É também verdade que o seu provimento original, decorrente da posse no Gabinete de Macau em Lisboa, se prevaleceu, por força do disposto no n.º 1 do art. 3.° do citado Decreto-Lei n.º 19/80/M, do n.º 1 do art. 69.° do Estatuto Orgânico de Macau expressamente dirigido ao recrutamento de pessoal oriundo dos quadros da República de Portugal. Porém, não só o Chefe A nunca pertenceu a qualquer quadro de Portugal como aquele n.º 1 veio a ser revogado pelo artigo 68.° do Decreto-Lei n.o 56/85/M, de 29 de Junho, reforçando a ideia de que se tratou de uma norma de escopo meramente instrumental - imperfeita, aliás destinada apenas a legitimar a mobilidade de Portugal para o ex-território de Macau, nunca tendo tido por finalidade caracterizar uma situação jurídico-funcional cuja concretização jamais seria possível atento a falta do pressuposto do “lugar de origem”, cujos direitos inerentes, o n.o 1 do art. 69.° do EOM protegia na esfera jurídica dos funcionários ali recrutados. 2
É certo que, a sucessão de diplomas legais no ordenamento jurídico de Macau ao tempo, a inexistência do Fundo de Pensões, criado pelo Decreto-Lei n.o 114/85/M, de 31 de Dezembro, bem como a inexistência de Estatuto da Aposentação e Sobrevivência, aprovado na mesma data pelo Decreto-Lei n.o 115/85/M, induziram a administração das Forças de Segurança de Macau em irregularidades geradores de falta de clareza no processo de contagem de tempo de serviço, o qual deverá ser calculado com efeitos desde 1 de Outubro de 1984, nele incluindo o período de tempo prestado em comissão de serviço, por força do disposto no art. 23.°, n.ºs 1, alíneas a), b) e 43 do ETAPM, aprovado pelo DL n.o 87/89/M, de 21 de Dezembro, com os consequentes efeitos, designadamente os relativos a antiguidade, respectivo prémio, aposentação e sobrevivência.

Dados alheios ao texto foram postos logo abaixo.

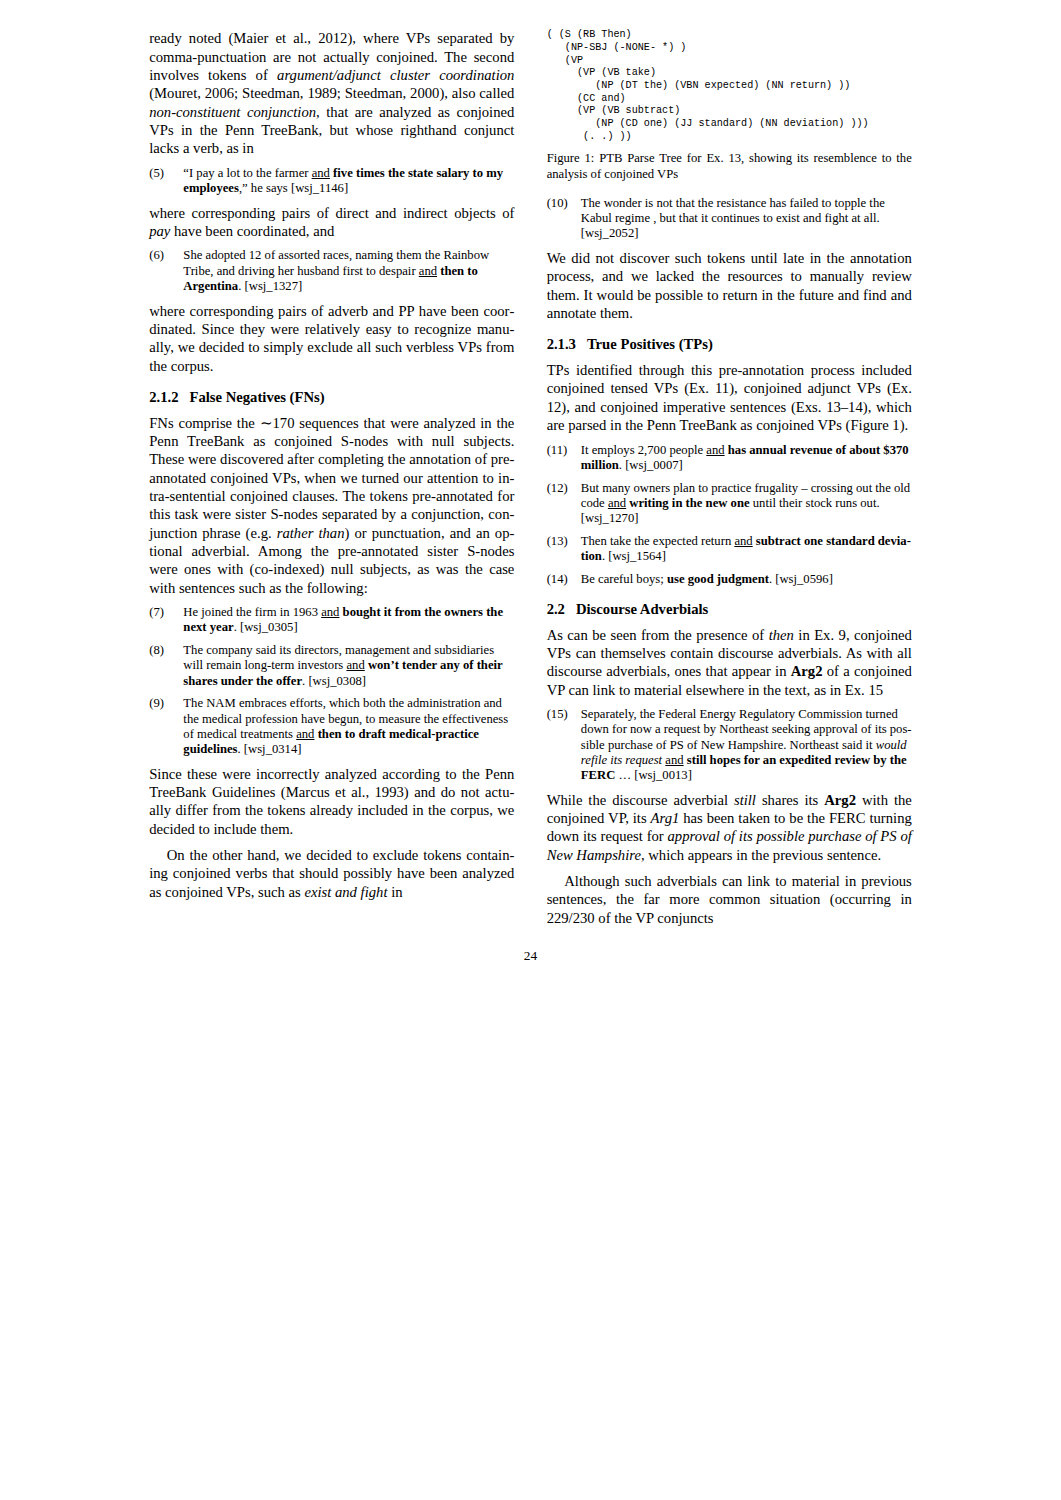ready noted (Maier et al., 2012), where VPs separated by comma-punctuation are not actually conjoined. The second involves tokens of argument/adjunct cluster coordination (Mouret, 2006; Steedman, 1989; Steedman, 2000), also called non-constituent conjunction, that are analyzed as conjoined VPs in the Penn TreeBank, but whose righthand conjunct lacks a verb, as in
(5)
“I pay a lot to the farmer and five times the state salary to my employees,” he says [wsj_1146]
where corresponding pairs of direct and indirect objects of pay have been coordinated, and
(6)
She adopted 12 of assorted races, naming them the Rainbow Tribe, and driving her husband first to despair and then to Argentina. [wsj_1327]
where corresponding pairs of adverb and PP have been coordinated. Since they were relatively easy to recognize manually, we decided to simply exclude all such verbless VPs from the corpus.
2.1.2 False Negatives (FNs)
FNs comprise the ∼170 sequences that were analyzed in the Penn TreeBank as conjoined S-nodes with null subjects. These were discovered after completing the annotation of pre-annotated conjoined VPs, when we turned our attention to intra-sentential conjoined clauses. The tokens pre-annotated for this task were sister S-nodes separated by a conjunction, conjunction phrase (e.g. rather than) or punctuation, and an optional adverbial. Among the pre-annotated sister S-nodes were ones with (co-indexed) null subjects, as was the case with sentences such as the following:
(7)
He joined the firm in 1963 and bought it from the owners the next year. [wsj_0305]
(8)
The company said its directors, management and subsidiaries will remain long-term investors and won’t tender any of their shares under the offer. [wsj_0308]
(9)
The NAM embraces efforts, which both the administration and the medical profession have begun, to measure the effectiveness of medical treatments and then to draft medical-practice guidelines. [wsj_0314]
Since these were incorrectly analyzed according to the Penn TreeBank Guidelines (Marcus et al., 1993) and do not actually differ from the tokens already included in the corpus, we decided to include them.
On the other hand, we decided to exclude tokens containing conjoined verbs that should possibly have been analyzed as conjoined VPs, such as exist and fight in
( (S (RB Then)
   (NP-SBJ (-NONE- *) )
   (VP
     (VP (VB take)
        (NP (DT the) (VBN expected) (NN return) ))
     (CC and)
     (VP (VB subtract)
        (NP (CD one) (JJ standard) (NN deviation) )))
      (. .) ))
Figure 1: PTB Parse Tree for Ex. 13, showing its resemblence to the analysis of conjoined VPs
(10)
The wonder is not that the resistance has failed to topple the Kabul regime , but that it continues to exist and fight at all. [wsj_2052]
We did not discover such tokens until late in the annotation process, and we lacked the resources to manually review them. It would be possible to return in the future and find and annotate them.
2.1.3 True Positives (TPs)
TPs identified through this pre-annotation process included conjoined tensed VPs (Ex. 11), conjoined adjunct VPs (Ex. 12), and conjoined imperative sentences (Exs. 13–14), which are parsed in the Penn TreeBank as conjoined VPs (Figure 1).
(11)
It employs 2,700 people and has annual revenue of about $370 million. [wsj_0007]
(12)
But many owners plan to practice frugality – crossing out the old code and writing in the new one until their stock runs out. [wsj_1270]
(13)
Then take the expected return and subtract one standard deviation. [wsj_1564]
(14)
Be careful boys; use good judgment. [wsj_0596]
2.2 Discourse Adverbials
As can be seen from the presence of then in Ex. 9, conjoined VPs can themselves contain discourse adverbials. As with all discourse adverbials, ones that appear in Arg2 of a conjoined VP can link to material elsewhere in the text, as in Ex. 15
(15)
Separately, the Federal Energy Regulatory Commission turned down for now a request by Northeast seeking approval of its possible purchase of PS of New Hampshire. Northeast said it would refile its request and still hopes for an expedited review by the FERC … [wsj_0013]
While the discourse adverbial still shares its Arg2 with the conjoined VP, its Arg1 has been taken to be the FERC turning down its request for approval of its possible purchase of PS of New Hampshire, which appears in the previous sentence.
Although such adverbials can link to material in previous sentences, the far more common situation (occurring in 229/230 of the VP conjuncts
24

Nestes termos, e nos do parecer que acompanha o requerimento do exponente Chefe n.o XXXXXX A emitido no CPSP, deve a corporação:
a) Proceder às operações materiais necessárias e adequadas a contagem do tempo de serviço efectivo do militarizado desde a data 01 de Outubro de 1984;
b) Integrar a esfera de direitos do militarizado dos efeitos consequentes do referido em a);
c) Enviar ao Fundo de Pensões a fim de aquela entidade ponderar, igualmente, a integração de esfera jurídica da militarizado de todos os direitos e deveres (descontos) decorrentes do mesmo acto”.
G) Entretanto, a lista de antiguidade relativa a 31 de Dezembro de 2006 não contou o tempo de serviço do recorrido para efeito de aposentação desde 1 de Outubro de 1984, mas apenas desde 22 de Fevereiro de 1990.

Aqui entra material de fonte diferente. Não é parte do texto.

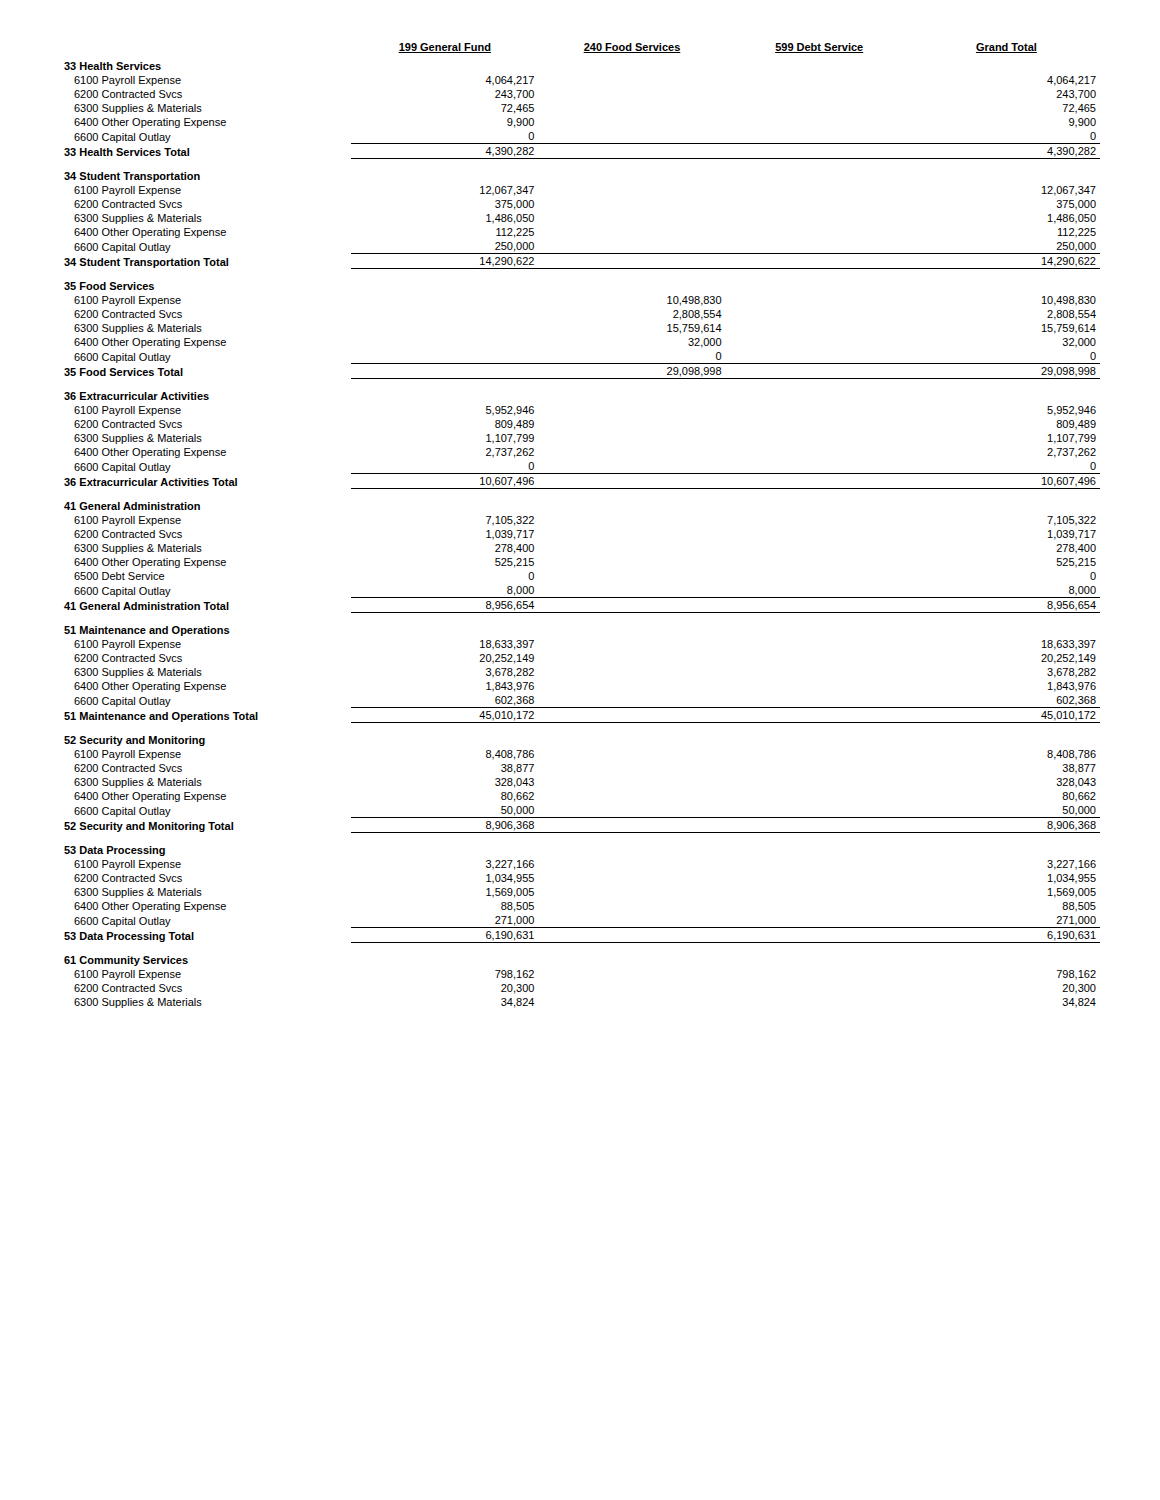| | 199 General Fund | 240 Food Services | 599 Debt Service | Grand Total |
| --- | --- | --- | --- | --- |
| 33 Health Services | | | | |
| 6100 Payroll Expense | 4,064,217 | | | 4,064,217 |
| 6200 Contracted Svcs | 243,700 | | | 243,700 |
| 6300 Supplies & Materials | 72,465 | | | 72,465 |
| 6400 Other Operating Expense | 9,900 | | | 9,900 |
| 6600 Capital Outlay | 0 | | | 0 |
| 33 Health Services Total | 4,390,282 | | | 4,390,282 |
| 34 Student Transportation | | | | |
| 6100 Payroll Expense | 12,067,347 | | | 12,067,347 |
| 6200 Contracted Svcs | 375,000 | | | 375,000 |
| 6300 Supplies & Materials | 1,486,050 | | | 1,486,050 |
| 6400 Other Operating Expense | 112,225 | | | 112,225 |
| 6600 Capital Outlay | 250,000 | | | 250,000 |
| 34 Student Transportation Total | 14,290,622 | | | 14,290,622 |
| 35 Food Services | | | | |
| 6100 Payroll Expense | | 10,498,830 | | 10,498,830 |
| 6200 Contracted Svcs | | 2,808,554 | | 2,808,554 |
| 6300 Supplies & Materials | | 15,759,614 | | 15,759,614 |
| 6400 Other Operating Expense | | 32,000 | | 32,000 |
| 6600 Capital Outlay | | 0 | | 0 |
| 35 Food Services Total | | 29,098,998 | | 29,098,998 |
| 36 Extracurricular Activities | | | | |
| 6100 Payroll Expense | 5,952,946 | | | 5,952,946 |
| 6200 Contracted Svcs | 809,489 | | | 809,489 |
| 6300 Supplies & Materials | 1,107,799 | | | 1,107,799 |
| 6400 Other Operating Expense | 2,737,262 | | | 2,737,262 |
| 6600 Capital Outlay | 0 | | | 0 |
| 36 Extracurricular Activities Total | 10,607,496 | | | 10,607,496 |
| 41 General Administration | | | | |
| 6100 Payroll Expense | 7,105,322 | | | 7,105,322 |
| 6200 Contracted Svcs | 1,039,717 | | | 1,039,717 |
| 6300 Supplies & Materials | 278,400 | | | 278,400 |
| 6400 Other Operating Expense | 525,215 | | | 525,215 |
| 6500 Debt Service | 0 | | | 0 |
| 6600 Capital Outlay | 8,000 | | | 8,000 |
| 41 General Administration Total | 8,956,654 | | | 8,956,654 |
| 51 Maintenance and Operations | | | | |
| 6100 Payroll Expense | 18,633,397 | | | 18,633,397 |
| 6200 Contracted Svcs | 20,252,149 | | | 20,252,149 |
| 6300 Supplies & Materials | 3,678,282 | | | 3,678,282 |
| 6400 Other Operating Expense | 1,843,976 | | | 1,843,976 |
| 6600 Capital Outlay | 602,368 | | | 602,368 |
| 51 Maintenance and Operations Total | 45,010,172 | | | 45,010,172 |
| 52 Security and Monitoring | | | | |
| 6100 Payroll Expense | 8,408,786 | | | 8,408,786 |
| 6200 Contracted Svcs | 38,877 | | | 38,877 |
| 6300 Supplies & Materials | 328,043 | | | 328,043 |
| 6400 Other Operating Expense | 80,662 | | | 80,662 |
| 6600 Capital Outlay | 50,000 | | | 50,000 |
| 52 Security and Monitoring Total | 8,906,368 | | | 8,906,368 |
| 53 Data Processing | | | | |
| 6100 Payroll Expense | 3,227,166 | | | 3,227,166 |
| 6200 Contracted Svcs | 1,034,955 | | | 1,034,955 |
| 6300 Supplies & Materials | 1,569,005 | | | 1,569,005 |
| 6400 Other Operating Expense | 88,505 | | | 88,505 |
| 6600 Capital Outlay | 271,000 | | | 271,000 |
| 53 Data Processing Total | 6,190,631 | | | 6,190,631 |
| 61 Community Services | | | | |
| 6100 Payroll Expense | 798,162 | | | 798,162 |
| 6200 Contracted Svcs | 20,300 | | | 20,300 |
| 6300 Supplies & Materials | 34,824 | | | 34,824 |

H) O recorrido reclamou desta lista de antiguidade e, tendo a reclamação sido indeferida, pelo Comandante do CPSP, em 3 de Abril de 2007, interpôs recurso hierárquico para o Secretário para a Segurança que, em 11 de Junho de 2007, proferiu o seguinte despacho:
“Despacho
O Despacho do Comandante do CPSP de 3 de Abril de 2007, integra-se numa orientação contida num despacho do Chefe do Executivo de 25.05.2006 que o vincula, orientação essa materializada na concordância com a doutrina de pareceres emanados de vários organismos, maxime, à Informação n.o XXX/XXX/XXX/XXXX, de 15.05.06.
É verdade que o Secretário para a Segurança proferiu despacho favorável à pretensão do recorrente em 30 de Junho de 2004 (Desp. XX/XX/XXXX). Porém, a sua doutrina decaiu em face da referida decisão superior. Por outro lado, a contagem do tempo de serviço é actualizada parcelar e sucessivamente, pelo menos uma vez em cada ano, não se estabilizando, assim, até à contagem final na esfera jurídica do interessado.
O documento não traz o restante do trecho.